• TASK INSTRUCTIONS:
• 1. In the court judgment, what share of the suit properties did the plaintiff claim to be entitled to?
• 2. Rewrite the stretch of the court judgment from "The defendants 1" through "memorandum of appeal.", swapping "preliminary decree" for "final decree".

──────── TEXT EXCERPT ────────

Judgments
Judgments
  1. Home
  2. /
  3. Madras High Court
  4. /
  5. 2009
  6. /
  7. January

B.Bhuvaneshwari vs Kuppammal

Madras High Court|09 September, 2009

JUDGMENT / ORDER

The defendants 1 to 3 in the suit are the appellants. The plaintiff in the original suit is the respondent herein. The suit was filed by the respondent herein for partition of the suit properties claiming that the plaintiff was entitled to 1/4th share in the suit properties and seeking partition of her share from the rest of the shares belonging to the appellants/defendants. The Trial Court, after trial decreed the suit and granted a preliminary decree for partition as prayed for in the plaint. Hence, the defendants have preferred the present appeal suit on various grounds set out in the memorandum of appeal.

──────── LISTING ────────

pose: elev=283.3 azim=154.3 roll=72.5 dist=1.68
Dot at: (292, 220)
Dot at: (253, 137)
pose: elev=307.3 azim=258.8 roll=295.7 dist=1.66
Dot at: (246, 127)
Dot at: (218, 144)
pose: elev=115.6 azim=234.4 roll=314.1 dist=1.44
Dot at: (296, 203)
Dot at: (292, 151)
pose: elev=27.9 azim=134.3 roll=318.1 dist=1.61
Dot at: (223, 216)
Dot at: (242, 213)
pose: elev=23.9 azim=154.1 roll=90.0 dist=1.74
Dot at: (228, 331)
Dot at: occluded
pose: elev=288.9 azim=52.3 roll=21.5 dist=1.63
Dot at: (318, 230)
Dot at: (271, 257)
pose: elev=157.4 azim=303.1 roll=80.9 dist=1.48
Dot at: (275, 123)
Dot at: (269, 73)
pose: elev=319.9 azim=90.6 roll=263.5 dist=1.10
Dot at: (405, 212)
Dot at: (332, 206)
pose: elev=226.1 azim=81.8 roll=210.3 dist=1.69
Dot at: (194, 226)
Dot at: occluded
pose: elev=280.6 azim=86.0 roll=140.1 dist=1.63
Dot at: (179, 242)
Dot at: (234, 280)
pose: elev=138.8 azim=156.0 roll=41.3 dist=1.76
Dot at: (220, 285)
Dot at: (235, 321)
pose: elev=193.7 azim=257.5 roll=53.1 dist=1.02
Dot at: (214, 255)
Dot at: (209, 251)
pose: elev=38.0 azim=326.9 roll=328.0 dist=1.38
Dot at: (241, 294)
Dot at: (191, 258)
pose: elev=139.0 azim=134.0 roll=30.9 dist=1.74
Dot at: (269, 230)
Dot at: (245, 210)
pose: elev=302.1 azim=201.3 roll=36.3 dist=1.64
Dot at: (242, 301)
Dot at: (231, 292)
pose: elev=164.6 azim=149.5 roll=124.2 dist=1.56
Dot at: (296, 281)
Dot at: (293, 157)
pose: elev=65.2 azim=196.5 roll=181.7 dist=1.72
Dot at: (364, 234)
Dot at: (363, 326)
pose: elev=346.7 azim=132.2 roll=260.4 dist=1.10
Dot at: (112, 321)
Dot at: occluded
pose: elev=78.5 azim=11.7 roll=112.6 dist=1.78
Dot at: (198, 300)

────────

• RESULTS BY TASK:
• 1. A 1/4th share.

• 2.
The defendants 1 to 3 in the suit are the appellants. The plaintiff in the original suit is the respondent herein. The suit was filed by the respondent herein for partition of the suit properties claiming that the plaintiff was entitled to 1/4th share in the suit properties and seeking partition of her share from the rest of the shares belonging to the appellants/defendants. The Trial Court, after trial decreed the suit and granted a final decree for partition as prayed for in the plaint. Hence, the defendants have preferred the present appeal suit on various grounds set out in the memorandum of appeal.